▶ Problem to solve:
Give back exactly the first lines of the entries below, through the line with "book stack: present".

[Stored dataset items]
* * * * * * * * *

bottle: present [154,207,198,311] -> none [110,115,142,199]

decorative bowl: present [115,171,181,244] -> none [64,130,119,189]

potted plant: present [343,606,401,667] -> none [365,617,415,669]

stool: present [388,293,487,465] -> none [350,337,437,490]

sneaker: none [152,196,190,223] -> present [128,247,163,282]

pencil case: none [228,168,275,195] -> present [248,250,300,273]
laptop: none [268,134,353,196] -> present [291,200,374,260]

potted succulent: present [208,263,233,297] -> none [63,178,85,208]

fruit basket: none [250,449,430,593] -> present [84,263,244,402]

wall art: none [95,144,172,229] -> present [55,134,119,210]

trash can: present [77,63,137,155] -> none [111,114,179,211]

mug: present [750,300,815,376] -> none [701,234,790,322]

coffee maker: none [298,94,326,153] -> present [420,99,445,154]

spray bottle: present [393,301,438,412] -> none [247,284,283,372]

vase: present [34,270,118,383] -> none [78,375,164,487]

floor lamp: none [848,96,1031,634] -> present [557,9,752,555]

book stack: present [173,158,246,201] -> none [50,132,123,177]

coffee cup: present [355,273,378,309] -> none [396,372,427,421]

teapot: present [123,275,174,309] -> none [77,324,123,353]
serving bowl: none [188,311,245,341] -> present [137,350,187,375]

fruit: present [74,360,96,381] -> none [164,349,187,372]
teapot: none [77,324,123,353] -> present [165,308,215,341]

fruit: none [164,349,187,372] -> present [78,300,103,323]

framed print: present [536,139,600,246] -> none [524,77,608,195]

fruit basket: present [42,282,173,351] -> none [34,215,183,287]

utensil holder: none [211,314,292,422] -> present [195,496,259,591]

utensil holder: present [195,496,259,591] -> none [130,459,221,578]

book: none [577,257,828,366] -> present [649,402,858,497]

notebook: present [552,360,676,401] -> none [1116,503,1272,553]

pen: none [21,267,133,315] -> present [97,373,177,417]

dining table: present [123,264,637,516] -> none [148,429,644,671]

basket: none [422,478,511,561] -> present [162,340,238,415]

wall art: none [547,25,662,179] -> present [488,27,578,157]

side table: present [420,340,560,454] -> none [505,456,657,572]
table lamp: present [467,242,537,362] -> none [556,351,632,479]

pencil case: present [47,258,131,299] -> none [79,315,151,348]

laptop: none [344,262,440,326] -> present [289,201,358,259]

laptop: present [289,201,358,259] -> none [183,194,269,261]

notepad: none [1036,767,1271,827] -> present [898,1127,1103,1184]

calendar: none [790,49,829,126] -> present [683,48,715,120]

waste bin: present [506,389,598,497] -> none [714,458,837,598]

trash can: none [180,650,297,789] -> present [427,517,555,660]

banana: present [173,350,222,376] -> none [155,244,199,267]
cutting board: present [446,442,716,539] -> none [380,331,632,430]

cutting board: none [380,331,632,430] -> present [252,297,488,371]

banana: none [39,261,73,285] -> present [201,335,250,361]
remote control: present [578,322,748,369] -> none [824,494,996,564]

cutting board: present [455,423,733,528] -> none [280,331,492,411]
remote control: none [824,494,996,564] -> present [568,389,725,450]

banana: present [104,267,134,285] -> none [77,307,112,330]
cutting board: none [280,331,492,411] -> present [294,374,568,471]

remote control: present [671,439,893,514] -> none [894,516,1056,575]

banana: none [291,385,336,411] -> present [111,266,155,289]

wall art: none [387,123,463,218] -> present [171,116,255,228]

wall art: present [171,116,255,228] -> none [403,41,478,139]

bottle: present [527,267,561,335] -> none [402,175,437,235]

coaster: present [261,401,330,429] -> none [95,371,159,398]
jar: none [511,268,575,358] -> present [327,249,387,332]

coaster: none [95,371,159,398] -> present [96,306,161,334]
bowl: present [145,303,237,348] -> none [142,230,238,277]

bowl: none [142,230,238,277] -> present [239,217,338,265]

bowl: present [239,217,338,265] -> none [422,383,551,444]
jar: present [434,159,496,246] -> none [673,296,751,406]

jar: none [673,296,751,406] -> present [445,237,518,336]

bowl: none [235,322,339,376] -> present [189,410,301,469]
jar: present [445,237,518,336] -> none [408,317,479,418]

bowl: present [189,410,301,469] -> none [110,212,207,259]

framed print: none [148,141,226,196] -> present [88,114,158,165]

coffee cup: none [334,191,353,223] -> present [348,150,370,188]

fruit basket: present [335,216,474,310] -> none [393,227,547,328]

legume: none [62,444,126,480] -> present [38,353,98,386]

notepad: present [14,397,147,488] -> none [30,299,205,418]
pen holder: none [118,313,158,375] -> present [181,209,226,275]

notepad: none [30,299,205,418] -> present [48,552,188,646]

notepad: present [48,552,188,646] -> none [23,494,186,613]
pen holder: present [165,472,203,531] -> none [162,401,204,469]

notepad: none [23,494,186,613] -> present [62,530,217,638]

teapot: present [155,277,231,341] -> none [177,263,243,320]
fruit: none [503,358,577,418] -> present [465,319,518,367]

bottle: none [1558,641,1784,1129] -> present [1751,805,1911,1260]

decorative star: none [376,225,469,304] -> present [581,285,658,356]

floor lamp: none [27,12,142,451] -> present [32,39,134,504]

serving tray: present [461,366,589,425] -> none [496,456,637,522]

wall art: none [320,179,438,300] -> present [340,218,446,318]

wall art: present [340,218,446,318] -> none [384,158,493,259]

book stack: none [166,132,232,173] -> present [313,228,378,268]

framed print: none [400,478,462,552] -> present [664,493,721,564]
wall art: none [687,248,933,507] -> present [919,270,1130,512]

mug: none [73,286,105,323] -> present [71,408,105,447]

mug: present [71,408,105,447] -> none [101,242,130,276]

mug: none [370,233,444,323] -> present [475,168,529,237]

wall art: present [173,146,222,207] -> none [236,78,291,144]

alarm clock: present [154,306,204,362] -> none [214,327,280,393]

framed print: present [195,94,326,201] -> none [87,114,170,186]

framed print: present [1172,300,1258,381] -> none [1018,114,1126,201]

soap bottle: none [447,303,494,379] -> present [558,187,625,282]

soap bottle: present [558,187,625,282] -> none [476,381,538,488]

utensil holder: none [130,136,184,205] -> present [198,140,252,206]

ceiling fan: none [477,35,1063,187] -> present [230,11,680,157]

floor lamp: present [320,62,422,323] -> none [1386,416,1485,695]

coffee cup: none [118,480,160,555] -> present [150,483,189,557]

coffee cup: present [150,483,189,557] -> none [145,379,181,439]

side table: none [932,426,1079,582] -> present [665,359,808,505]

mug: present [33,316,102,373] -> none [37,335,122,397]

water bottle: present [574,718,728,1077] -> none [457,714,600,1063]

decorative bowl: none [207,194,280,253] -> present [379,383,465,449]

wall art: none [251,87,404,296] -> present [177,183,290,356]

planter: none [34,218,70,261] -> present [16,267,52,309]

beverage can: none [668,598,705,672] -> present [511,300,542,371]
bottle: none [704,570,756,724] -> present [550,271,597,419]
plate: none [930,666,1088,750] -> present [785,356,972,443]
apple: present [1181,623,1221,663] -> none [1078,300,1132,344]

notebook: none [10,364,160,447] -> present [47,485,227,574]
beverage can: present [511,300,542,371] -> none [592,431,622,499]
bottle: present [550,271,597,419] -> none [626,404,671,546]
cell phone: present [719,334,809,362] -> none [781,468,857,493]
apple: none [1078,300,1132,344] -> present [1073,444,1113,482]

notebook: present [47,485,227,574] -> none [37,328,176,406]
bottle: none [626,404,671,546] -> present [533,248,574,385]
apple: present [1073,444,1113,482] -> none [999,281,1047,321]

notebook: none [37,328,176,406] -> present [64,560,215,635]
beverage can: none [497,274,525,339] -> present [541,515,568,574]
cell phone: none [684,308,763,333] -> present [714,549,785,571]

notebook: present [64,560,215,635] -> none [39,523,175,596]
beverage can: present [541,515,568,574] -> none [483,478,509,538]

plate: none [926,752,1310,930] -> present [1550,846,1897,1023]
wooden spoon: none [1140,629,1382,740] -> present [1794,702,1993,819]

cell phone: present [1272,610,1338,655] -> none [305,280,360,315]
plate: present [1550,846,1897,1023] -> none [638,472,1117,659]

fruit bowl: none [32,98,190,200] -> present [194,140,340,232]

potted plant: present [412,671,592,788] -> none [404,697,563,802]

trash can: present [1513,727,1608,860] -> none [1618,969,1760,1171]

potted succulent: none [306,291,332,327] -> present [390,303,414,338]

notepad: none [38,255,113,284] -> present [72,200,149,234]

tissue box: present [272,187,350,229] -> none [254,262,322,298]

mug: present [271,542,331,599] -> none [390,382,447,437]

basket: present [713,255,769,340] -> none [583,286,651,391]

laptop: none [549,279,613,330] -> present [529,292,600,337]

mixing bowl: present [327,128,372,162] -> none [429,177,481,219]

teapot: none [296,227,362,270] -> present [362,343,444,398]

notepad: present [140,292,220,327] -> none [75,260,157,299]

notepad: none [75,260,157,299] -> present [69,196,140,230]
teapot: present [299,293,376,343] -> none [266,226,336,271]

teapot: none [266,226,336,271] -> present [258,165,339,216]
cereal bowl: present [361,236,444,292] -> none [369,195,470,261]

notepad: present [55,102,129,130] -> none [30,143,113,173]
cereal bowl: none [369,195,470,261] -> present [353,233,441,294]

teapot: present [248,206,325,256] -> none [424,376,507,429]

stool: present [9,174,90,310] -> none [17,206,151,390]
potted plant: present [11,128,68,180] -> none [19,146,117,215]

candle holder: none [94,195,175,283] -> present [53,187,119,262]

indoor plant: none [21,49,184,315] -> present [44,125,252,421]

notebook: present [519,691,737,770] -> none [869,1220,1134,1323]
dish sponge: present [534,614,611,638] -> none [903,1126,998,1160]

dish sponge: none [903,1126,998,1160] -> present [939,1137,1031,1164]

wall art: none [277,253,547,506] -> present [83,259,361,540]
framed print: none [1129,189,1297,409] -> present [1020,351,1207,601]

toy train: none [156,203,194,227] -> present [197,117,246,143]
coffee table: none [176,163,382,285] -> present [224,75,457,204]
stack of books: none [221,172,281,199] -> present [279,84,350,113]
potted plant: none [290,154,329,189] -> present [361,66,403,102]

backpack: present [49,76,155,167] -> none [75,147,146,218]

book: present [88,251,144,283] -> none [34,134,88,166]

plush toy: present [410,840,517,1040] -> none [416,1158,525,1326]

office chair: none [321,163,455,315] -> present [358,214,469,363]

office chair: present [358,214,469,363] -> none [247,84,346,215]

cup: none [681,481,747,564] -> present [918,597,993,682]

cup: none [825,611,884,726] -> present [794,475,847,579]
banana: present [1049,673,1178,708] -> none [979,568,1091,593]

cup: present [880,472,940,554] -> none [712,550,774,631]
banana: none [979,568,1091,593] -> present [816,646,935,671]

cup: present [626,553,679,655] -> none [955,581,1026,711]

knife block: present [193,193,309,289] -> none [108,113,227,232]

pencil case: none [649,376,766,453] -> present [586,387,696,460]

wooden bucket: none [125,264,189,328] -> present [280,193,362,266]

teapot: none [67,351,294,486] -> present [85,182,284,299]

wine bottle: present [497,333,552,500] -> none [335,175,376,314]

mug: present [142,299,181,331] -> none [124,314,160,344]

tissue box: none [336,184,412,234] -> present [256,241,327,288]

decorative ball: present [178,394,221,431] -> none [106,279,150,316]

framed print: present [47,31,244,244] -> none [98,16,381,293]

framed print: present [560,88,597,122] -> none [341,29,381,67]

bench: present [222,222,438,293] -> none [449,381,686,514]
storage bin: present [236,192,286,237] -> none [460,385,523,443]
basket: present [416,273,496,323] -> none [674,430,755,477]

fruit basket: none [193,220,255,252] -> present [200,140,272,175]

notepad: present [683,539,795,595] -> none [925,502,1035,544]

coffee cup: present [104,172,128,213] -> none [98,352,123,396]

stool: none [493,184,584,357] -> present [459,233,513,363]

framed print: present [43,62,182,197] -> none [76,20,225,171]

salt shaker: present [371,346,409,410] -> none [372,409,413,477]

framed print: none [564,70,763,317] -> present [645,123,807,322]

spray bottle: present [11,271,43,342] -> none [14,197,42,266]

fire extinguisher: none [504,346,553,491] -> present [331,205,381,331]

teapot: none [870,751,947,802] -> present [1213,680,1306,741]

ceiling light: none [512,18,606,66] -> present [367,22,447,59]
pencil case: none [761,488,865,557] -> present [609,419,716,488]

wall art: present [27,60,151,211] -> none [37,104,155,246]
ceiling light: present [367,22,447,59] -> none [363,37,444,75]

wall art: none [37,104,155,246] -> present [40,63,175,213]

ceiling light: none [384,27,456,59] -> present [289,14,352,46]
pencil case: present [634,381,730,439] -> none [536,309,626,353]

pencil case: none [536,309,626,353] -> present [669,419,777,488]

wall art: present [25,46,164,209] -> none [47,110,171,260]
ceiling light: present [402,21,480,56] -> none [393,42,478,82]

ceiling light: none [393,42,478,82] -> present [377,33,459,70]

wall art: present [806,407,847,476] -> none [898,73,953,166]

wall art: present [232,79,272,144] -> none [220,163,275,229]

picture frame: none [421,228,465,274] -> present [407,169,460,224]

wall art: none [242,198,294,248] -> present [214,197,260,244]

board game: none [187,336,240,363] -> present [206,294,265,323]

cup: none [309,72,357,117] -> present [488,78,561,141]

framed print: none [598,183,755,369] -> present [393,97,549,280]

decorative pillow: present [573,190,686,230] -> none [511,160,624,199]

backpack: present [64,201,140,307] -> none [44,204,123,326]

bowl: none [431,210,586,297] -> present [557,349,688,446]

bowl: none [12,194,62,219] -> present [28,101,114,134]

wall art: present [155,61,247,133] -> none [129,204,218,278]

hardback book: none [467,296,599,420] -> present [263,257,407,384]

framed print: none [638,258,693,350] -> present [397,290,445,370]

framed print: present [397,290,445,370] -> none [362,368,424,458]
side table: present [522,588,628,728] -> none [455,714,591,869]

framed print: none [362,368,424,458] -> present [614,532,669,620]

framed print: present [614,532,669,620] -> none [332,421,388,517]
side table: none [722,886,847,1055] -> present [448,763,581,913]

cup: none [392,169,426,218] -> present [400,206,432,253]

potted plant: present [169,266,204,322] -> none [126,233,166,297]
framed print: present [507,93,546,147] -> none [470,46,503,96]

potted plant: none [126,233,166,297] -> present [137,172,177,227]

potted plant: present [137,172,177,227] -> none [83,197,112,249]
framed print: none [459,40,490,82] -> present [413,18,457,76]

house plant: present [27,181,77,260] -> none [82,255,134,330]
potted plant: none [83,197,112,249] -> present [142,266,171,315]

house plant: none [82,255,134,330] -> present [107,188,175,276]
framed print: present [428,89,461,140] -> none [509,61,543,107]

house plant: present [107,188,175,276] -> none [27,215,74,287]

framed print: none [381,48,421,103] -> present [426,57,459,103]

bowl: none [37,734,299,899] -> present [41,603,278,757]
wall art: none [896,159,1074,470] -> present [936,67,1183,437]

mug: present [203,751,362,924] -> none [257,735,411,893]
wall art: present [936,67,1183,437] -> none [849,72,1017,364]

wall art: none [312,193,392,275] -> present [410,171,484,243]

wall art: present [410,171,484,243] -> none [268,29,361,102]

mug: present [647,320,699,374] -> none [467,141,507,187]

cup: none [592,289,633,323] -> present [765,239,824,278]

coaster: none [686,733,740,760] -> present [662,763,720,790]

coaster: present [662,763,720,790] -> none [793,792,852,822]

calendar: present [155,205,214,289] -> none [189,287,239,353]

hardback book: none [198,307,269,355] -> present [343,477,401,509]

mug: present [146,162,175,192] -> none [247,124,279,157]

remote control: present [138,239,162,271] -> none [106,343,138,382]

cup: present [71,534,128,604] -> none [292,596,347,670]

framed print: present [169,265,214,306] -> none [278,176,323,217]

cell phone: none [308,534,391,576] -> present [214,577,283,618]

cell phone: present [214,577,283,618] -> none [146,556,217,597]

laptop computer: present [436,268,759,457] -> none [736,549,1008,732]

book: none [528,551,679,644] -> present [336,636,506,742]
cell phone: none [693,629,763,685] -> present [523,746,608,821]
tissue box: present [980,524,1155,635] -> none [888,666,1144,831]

* * * * * * * * *

▶ Response to the task:
bottle: present [154,207,198,311] -> none [110,115,142,199]

decorative bowl: present [115,171,181,244] -> none [64,130,119,189]

potted plant: present [343,606,401,667] -> none [365,617,415,669]

stool: present [388,293,487,465] -> none [350,337,437,490]

sneaker: none [152,196,190,223] -> present [128,247,163,282]

pencil case: none [228,168,275,195] -> present [248,250,300,273]
laptop: none [268,134,353,196] -> present [291,200,374,260]

potted succulent: present [208,263,233,297] -> none [63,178,85,208]

fruit basket: none [250,449,430,593] -> present [84,263,244,402]

wall art: none [95,144,172,229] -> present [55,134,119,210]

trash can: present [77,63,137,155] -> none [111,114,179,211]

mug: present [750,300,815,376] -> none [701,234,790,322]

coffee maker: none [298,94,326,153] -> present [420,99,445,154]

spray bottle: present [393,301,438,412] -> none [247,284,283,372]

vase: present [34,270,118,383] -> none [78,375,164,487]

floor lamp: none [848,96,1031,634] -> present [557,9,752,555]

book stack: present [173,158,246,201] -> none [50,132,123,177]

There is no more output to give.